Thread (26 messages) 26 messages, 4 authors, 2024-01-15

Re: [PATCH v11 2/5] ring-buffer: Introducing ring-buffer mapping functions

From: Steven Rostedt <rostedt@goodmis.org>
Date: 2024-01-12 15:05:38
Also in: lkml

On Fri, 12 Jan 2024 09:13:02 +0000
Vincent Donnefort [off-list ref] wrote:
quoted
quoted
+
+	unsigned long	subbufs_touched;
+	unsigned long	subbufs_lost;
+	unsigned long	subbufs_read;  
Now I'm thinking we may not want this exported, as I'm not sure it's useful.  
touched and lost are not useful now, but it'll be for my support of the
hypervisor tracing, that's why I added them already.

subbufs_read could probably go away though as even in that case I can track that
in the reader.
Yeah, but I think we can leave it off for now.

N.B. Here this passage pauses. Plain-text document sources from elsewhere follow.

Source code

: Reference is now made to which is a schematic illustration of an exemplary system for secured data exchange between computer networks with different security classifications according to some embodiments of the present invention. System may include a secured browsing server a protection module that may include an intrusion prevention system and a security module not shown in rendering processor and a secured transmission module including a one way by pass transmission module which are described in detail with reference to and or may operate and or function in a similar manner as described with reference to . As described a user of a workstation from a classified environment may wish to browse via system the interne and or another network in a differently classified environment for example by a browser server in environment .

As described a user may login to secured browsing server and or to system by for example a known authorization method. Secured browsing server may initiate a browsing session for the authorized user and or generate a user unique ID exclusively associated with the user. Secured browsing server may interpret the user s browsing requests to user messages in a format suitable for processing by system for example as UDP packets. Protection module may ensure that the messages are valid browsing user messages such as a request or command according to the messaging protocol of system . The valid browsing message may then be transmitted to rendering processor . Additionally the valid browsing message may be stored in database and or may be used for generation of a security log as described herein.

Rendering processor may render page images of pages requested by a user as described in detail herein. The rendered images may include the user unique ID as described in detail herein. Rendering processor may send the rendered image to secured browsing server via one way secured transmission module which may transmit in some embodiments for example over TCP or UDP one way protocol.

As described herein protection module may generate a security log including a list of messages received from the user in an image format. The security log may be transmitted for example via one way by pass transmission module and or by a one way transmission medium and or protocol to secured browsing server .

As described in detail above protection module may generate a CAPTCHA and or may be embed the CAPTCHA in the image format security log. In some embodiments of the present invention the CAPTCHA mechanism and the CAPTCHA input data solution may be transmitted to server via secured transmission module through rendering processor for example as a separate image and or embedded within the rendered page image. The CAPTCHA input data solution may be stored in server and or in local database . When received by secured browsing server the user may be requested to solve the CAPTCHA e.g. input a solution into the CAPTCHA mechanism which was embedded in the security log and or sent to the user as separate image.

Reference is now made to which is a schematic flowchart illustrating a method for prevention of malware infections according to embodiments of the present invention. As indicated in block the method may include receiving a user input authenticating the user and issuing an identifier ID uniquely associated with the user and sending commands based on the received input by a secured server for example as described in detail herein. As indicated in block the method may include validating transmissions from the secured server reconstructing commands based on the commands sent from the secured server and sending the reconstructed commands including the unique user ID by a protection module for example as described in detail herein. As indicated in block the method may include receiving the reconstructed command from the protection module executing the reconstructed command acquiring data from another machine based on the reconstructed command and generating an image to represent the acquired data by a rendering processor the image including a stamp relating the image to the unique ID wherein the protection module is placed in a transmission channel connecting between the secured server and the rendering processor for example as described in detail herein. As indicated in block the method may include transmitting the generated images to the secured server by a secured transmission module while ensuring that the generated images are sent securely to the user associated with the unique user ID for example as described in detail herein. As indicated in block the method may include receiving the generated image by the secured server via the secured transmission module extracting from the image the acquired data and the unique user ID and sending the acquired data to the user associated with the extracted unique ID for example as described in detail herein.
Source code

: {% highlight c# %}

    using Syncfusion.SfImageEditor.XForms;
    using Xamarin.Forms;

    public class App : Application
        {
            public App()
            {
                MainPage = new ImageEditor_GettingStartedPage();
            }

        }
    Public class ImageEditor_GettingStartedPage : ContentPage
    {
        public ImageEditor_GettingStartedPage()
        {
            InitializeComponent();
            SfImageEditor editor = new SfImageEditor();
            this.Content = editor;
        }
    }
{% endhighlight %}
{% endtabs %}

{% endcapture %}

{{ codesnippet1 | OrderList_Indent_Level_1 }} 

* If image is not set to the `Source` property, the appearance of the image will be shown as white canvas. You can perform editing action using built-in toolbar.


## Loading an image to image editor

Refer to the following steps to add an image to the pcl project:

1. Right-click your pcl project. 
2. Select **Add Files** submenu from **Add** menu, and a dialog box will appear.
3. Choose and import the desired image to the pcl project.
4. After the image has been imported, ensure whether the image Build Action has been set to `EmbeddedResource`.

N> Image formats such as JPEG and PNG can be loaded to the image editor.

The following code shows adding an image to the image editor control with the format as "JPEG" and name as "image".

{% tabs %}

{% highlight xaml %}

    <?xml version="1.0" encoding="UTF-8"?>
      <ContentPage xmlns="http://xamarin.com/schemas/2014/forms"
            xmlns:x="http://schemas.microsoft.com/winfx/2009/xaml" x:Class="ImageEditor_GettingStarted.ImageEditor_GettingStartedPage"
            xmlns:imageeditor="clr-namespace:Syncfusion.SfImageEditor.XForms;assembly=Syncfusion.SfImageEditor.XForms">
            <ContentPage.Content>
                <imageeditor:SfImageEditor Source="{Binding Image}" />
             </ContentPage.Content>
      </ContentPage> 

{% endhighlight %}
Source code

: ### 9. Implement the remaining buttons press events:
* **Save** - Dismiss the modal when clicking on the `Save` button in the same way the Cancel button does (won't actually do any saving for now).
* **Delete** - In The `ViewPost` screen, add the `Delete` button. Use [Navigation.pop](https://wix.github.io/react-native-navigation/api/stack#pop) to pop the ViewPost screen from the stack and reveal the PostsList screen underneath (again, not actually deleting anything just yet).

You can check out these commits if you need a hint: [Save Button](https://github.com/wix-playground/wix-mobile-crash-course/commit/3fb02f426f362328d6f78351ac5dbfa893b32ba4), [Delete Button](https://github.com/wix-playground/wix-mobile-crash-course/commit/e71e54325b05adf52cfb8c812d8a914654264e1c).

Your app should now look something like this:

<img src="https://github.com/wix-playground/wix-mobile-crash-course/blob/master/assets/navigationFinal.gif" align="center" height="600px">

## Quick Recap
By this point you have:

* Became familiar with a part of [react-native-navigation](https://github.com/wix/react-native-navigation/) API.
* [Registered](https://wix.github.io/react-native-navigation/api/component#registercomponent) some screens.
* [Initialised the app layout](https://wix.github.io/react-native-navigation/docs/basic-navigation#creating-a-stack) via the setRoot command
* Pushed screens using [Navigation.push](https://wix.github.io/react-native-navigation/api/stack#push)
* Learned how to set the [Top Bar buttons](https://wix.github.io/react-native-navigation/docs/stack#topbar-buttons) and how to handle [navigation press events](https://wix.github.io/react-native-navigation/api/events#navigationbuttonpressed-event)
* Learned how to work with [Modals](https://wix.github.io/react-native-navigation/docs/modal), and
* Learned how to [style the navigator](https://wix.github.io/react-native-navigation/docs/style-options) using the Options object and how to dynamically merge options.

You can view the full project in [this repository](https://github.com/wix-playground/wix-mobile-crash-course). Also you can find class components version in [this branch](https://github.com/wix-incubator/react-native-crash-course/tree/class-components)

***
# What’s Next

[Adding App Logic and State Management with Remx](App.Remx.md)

This is something we could extend the structure with. In fact, it can be
different for different buffers!

That is, since they are pretty meaningless for the normal ring buffer, I
don't think we need to export it. But if it's useful for your hypervisor
buffer, it can export it. It would be a good test to know if the extension
works. Of course, that means if the normal ring buffer needs more info, it
must also include this as well, as it will already be part of the extended
structure.

quoted
Vincent, talking with Mathieu, he was suggesting that we only export what
we really need, and I don't think we need the above. Especially since they
are not exposed in the stats file.

  
quoted
+
+	struct {
+		unsigned long	lost_events;
+		__u32		id;
+		__u32		read;
+	} reader;  
The above is definitely needed, as all of it is used to read the
reader-page of the sub-buffer.

lost_events is the number of lost events that happened before this
sub-buffer was swapped out.

Hmm, Vincent, I just notice that you update the lost_events as:
  
quoted
+static void rb_update_meta_page(struct ring_buffer_per_cpu *cpu_buffer)
+{
+	struct trace_buffer_meta *meta = cpu_buffer->meta_page;
+
+	WRITE_ONCE(meta->entries, local_read(&cpu_buffer->entries));
+	WRITE_ONCE(meta->overrun, local_read(&cpu_buffer->overrun));
+	WRITE_ONCE(meta->read, cpu_buffer->read);
+
+	WRITE_ONCE(meta->subbufs_touched, local_read(&cpu_buffer->pages_touched));
+	WRITE_ONCE(meta->subbufs_lost, local_read(&cpu_buffer->pages_lost));
+	WRITE_ONCE(meta->subbufs_read, local_read(&cpu_buffer->pages_read));
+
+	WRITE_ONCE(meta->reader.read, cpu_buffer->reader_page->read);
+	WRITE_ONCE(meta->reader.id, cpu_buffer->reader_page->id);
+	WRITE_ONCE(meta->reader.lost_events, cpu_buffer->lost_events);
+}  
The lost_events may need to be handled differently, as it doesn't always
get cleared. So it may be stale data.  
My idea was to check this value after the ioctl(). If > 0 then events were lost
between the that ioctl() and the previous swap.

But now if with "[PATCH] ring-buffer: Have mmapped ring buffer keep track of
missed events" we put this information in the page itself, we can get rid of
this field.
I'm thinking both may be good, as the number of dropped events are not
added if there's no room to put it at the end of the ring buffer. When
there's no room, it just sets a flag that there was missed events but
doesn't give how many events were missed.

If anything, it should be in both locations. In the sub-buffer header, to
be consistent with the read/splice version, and in the meta page were if
there's no room to add the count, it can be accessed in the meta page.